**Dataset records:**
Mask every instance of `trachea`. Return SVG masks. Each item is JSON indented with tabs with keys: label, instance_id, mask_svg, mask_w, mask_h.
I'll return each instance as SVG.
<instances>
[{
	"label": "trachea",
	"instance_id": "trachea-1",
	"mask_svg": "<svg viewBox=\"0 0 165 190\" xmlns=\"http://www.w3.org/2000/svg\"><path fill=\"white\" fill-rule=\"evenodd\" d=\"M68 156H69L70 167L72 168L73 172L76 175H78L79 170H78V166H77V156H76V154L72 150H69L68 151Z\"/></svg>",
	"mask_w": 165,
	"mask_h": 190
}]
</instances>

---

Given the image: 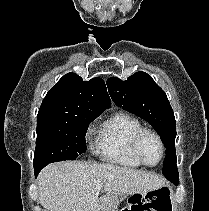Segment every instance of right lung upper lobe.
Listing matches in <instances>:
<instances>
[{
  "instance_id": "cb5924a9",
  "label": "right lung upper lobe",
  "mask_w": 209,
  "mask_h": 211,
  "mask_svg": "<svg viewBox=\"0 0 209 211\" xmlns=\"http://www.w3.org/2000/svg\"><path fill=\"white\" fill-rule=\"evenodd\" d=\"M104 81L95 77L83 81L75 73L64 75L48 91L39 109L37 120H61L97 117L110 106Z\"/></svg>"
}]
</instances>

==

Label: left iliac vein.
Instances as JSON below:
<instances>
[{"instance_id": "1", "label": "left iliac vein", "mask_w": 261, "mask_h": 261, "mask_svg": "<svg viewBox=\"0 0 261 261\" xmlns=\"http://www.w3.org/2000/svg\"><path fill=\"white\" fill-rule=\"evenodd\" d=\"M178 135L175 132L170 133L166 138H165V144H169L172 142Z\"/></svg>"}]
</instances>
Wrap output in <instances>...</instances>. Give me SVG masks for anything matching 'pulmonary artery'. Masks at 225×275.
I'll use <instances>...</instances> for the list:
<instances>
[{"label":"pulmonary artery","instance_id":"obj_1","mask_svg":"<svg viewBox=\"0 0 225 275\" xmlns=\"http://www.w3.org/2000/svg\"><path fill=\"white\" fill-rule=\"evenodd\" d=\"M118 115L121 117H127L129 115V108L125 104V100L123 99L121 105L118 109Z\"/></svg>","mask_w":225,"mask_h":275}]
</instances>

**Work to be completed:** Please locate each line in the entries above that contains the string "JSON", and copy every such line in full.

**Output for this task:**
Mask every instance of `trachea`. Return SVG masks. Each item is JSON indented with tabs with keys: label, instance_id, mask_svg, mask_w, mask_h.
Instances as JSON below:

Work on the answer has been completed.